Из крана хлестала тугая струя, кипяток, но закрыть не пришло в голову – потом милиция станет выяснять почему. Голый труп почти заполнял собой тесную, высохшую уже сидячую ванну. Руки лежали вверх разрезами. Их было три на левой: один выше локтя и два на запястье друг над другом; и на правой – два, на предплечье оба. Кромсал ты себя основательно. Разрезы расползлись, видимо от горячей воды, и стали теперь дырами сантиметров по десять; вскрытая вена болталась в пустоте внутри. Края их завернулись наружу и напоминали вареных кальмаров. Биковская одноразовая бритва тут же, в сгибе локтя.

Я ни о чем не думал, не позволял себе – мне другими вещами надо было заниматься, – но отгородиться от того, что распространял труп, все же не мог. Я чувствовал, что внутри, под его оболочкой, затаилось нечто непредставимо чужое, только мимикрирующее – до поры – под неподвижность. Казалось, что стоит напрячь глаза – и увидишь, как прет наружу из этих дыр нечто черное: поток, излучение черное и плотное. Уже все стены в квартире пропитались непроявленной, но ощутимо реальной угрозой, а здесь было ее так много, что едва удалось сдержаться, чтобы не броситься прочь, вон, за дверь, вниз по лестнице, куда угодно. Но я сейчас очень хорошо считал – каждое движение, до мелочи.

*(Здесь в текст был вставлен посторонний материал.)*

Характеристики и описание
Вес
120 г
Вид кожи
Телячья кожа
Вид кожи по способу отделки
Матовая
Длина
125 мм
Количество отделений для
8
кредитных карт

Все в квартире было вверх дном, но я увидел сразу, что бардак все тот же: наш, привычный – иногда накатывало на обоих, и неделями не убирались. А тут последние дни ты и вовсе почти не вставал с кровати, я же попал в цейтнот с халтурой – так что гора грязной посуды на кухне успела вырасти до альпинистских размеров. Эта грязь – единственное, что я ставлю себе в вину, которую признаю до сих пор. Я заглянул в кухню и почувствовал, как настойчиво внедряется в меня расходящееся отсюда уныние. Сейчас, когда стекли все защитные оболочки, противопоставить ему было нечего. И я тебя понял. Как ты встал, вышел сюда и принял на себя эту волну тоски, сжимающую мозги до исчезновения света; это простое и потому достаточно энергичное, чтобы убивать, выражение доставшегося нам на долю закона. До сих пор я был в нерешительности: стоит ли упоминать о том, что могло сойти (да и сходило) за причину сделанного тобой: каких-то людей, какие-то слова, навороты и нелепости, которые ты выдумал себе и на себя накрутил. Теперь знаю – не буду. Потому что уверен: не в этом ключ к движению руки с бритвой. Наш общий приятель, врач, сказал мне потом: никто и никогда не узнает, что происходит в душе у такого вот – настоящего – самоубийцы. А у меня первой мыслью было, первым ощущением, стоило понять, что ты мертвый: у желтого трупа с десятисантиметровыми дырами на руках причин нет. Нет и быть не может, любая цепь причин и следствий должна была разомкнуться на нем. Тем и стало для меня самоубийство – действием самим в себе, без продолжений и начал, потому-то чем дальше, тем меньше оно оставляет места чему-либо другому в моих рассуждениях. А та кухонная грязь, сразу придавившая меня, – только знак, отмечающий вход в туннель, которым ты уже прошел, а мне никогда не хватало не то чтобы смелости, а может быть, просто свободы заглянуть. И я вполне допускаю, что, если бы накануне вечером не бросился к столу, едва успев раздеться, если бы занялся тарелками и кастрюлями – ведь десяти минут бы хватило, – все могло быть и по-другому. Но допускаю, что ты и внимания на это не обратил. И самобичеванием не занят – просто отдаю себе отчет, что вот мог – и не сделал.